Here is an overview of the directory structure inside of lib/:

  • bin/ contains all the executable scripts. These include run-server.js, which actually starts the ODK Central Backend server, but also the cli.js command line administration utility, and scripts like the restore.js executable which restores the database from a backup file.
  • data/ files deal with Submission row data in various ways. They are very independent, callable from any context (they don't rely on any database code, for example), and so they are separated out here. The schema.js file contains a lot of utilities for understanding and using XForms XML schema definitions, while the other files deal with Submission row data.
  • http/ defines a lot of core functionality for how we use Express, the Node.js server framework we rely on. The endpoint.js Endpoints are wrapper functions we use on most endpoints in our code (see resources/), middleware.js are middleware layers that catch the requests as they come in and decorate various common information onto them, and service.js is the glue code that actually ties together the middleware and resources to form an Express service.
  • model/ is the most complex area of code; it defines all the Things (Users, Forms, etc) in the server and how they are stored and retrieved from the database. It also contains our database migrations. For a deeper understanding of the structure, please see this explanation of our Database Design.

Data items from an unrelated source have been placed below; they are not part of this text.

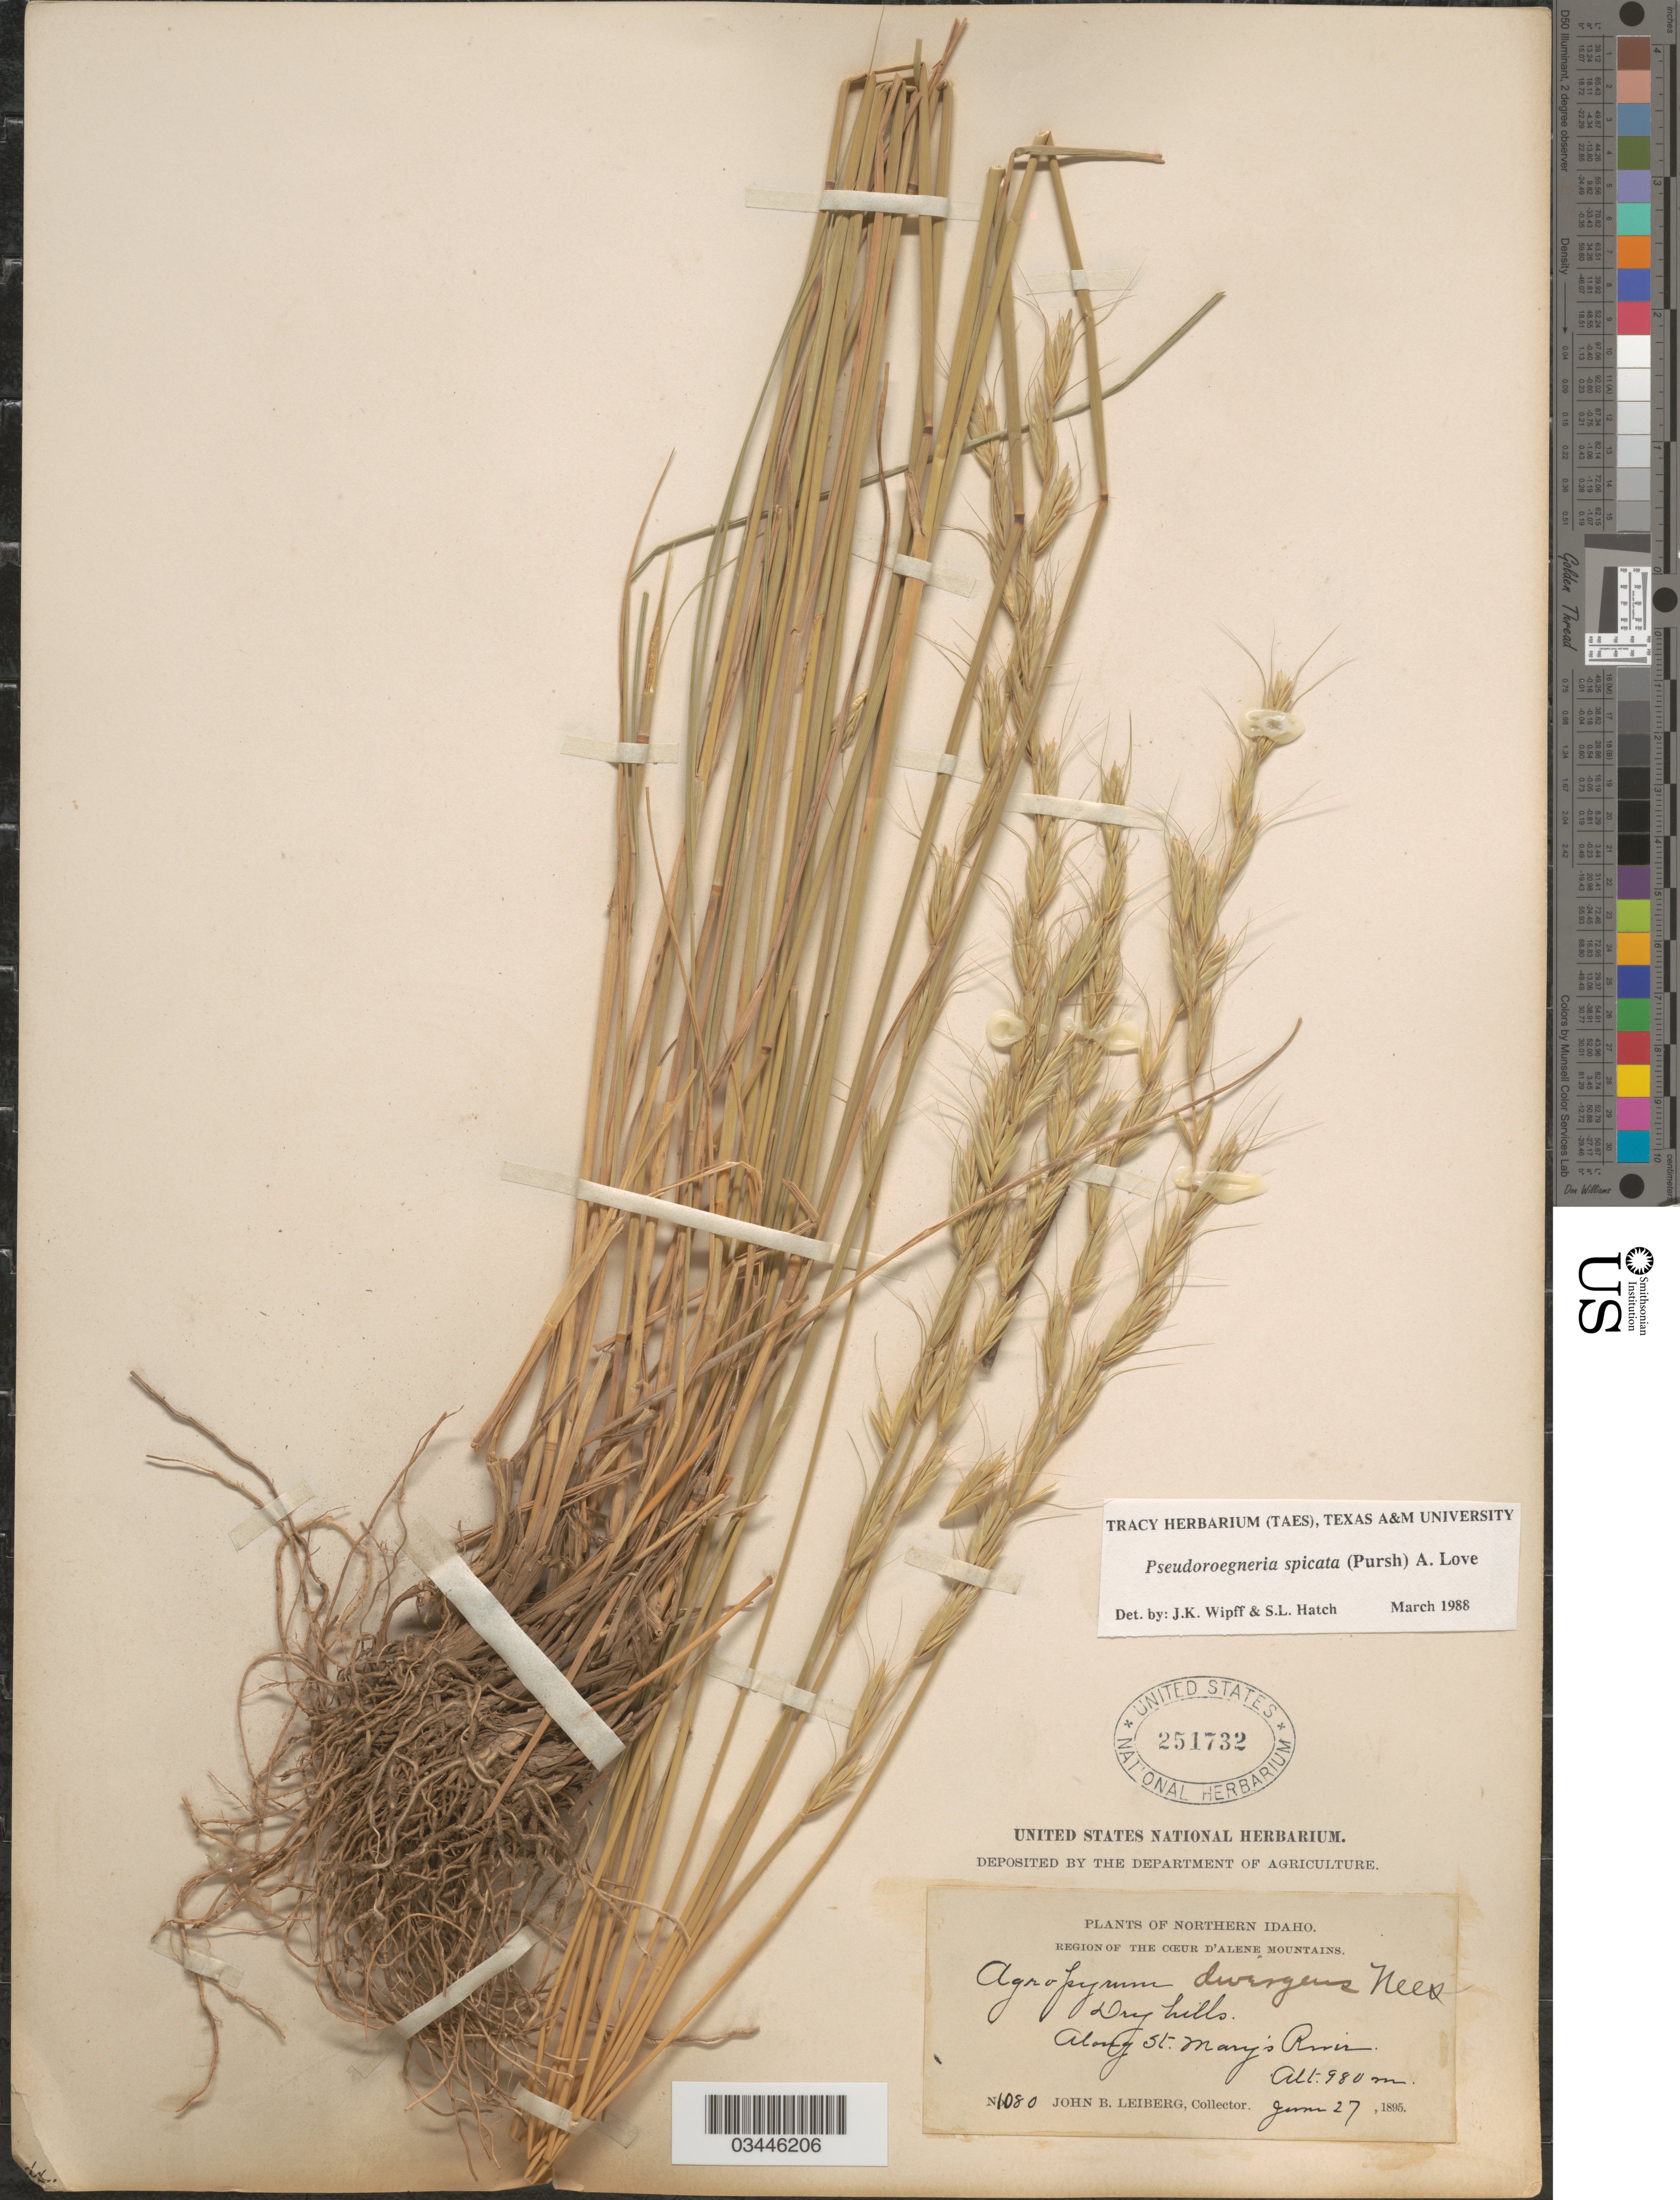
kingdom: Plantae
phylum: Tracheophyta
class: Liliopsida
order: Poales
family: Poaceae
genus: Pseudoroegneria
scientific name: Pseudoroegneria spicata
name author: (Pursh) Á. Löve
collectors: J. B. Leiberg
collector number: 1080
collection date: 1895-06-27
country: United States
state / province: Idaho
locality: Northern Idaho. Region of the Coeur d' Alene Mountains. Dry hills. Along St. Mary's River.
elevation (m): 980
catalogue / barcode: US 251732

    • model/frames/ defines the actual Framess (or Instances) of the various Things that get passed around, including the static and instance methods available on them. The data associated with each Frame (id, name, createdAt, etc) are direct properties on the Frame. There are some common methods that are called by the framework, like forApi which reformats and filters the data for public consumption.
    • model/migrations/ contains the database migrations for the project. Please follow the date-based naming convention of the existing files. Migrations help us update the database structure itself to support changes and new features.
    • model/query/ contains database queries for storing and retrieving Framess. They are composable, and many of them rely on the basic operations available in util/db.js, which defines generic get/set operations. All database queries should be put in these files. For each query, the first order arguments are whatever the query needs to work and are how the query will eventually be called, while dependencies are declared and injected as the second order arguments.
    • model/container.js is an important file; all the code in model/frames and model/query rely on dependency injection, and this package file is where they are all declared so that the server knows about them. If you are adding any Framess or query modules, you'll need to visit this file and add a line or two at the bottom.
  • format/ contains various utilities for templating and sending messages of various kinds: mail.js, for example, contains all the email messages we might send as well as the machinery to do so, and openrosa.js contains templates for different OpenRosa XML responses.
  • resources/ is where all the HTTP API endpoints are declared; they are the REST Resources of the server (hence the name). This is, in the layers we describe above, the outermost layer. Most of our resources are wrapped in an endpoint() function of some sort, declared in http/. The endpoint() functions help process the final output of each endpoint, performing useful operations like resolving Promises, managing output Streams, and handling some errors.
  • task/ contains many utility operations that we use to construct the scripts in bin/, like cli.js and the restore script. They are native Promises and can be easily composed with .then(), like any other Promise. In task.js, there are various helpers to help print meaningful output for these operations and log audit logs on operations. There is also a task.withContainer() method which helps if you need any model/Instance code in a task (see task/account.js for usage).
  • util/ defines a large number of really tiny helper functions and data structures that are used all over the application, as well as some generic tasks like cryptography. Of note is option.js, which defines the Option[T] class we use when a return type might be empty.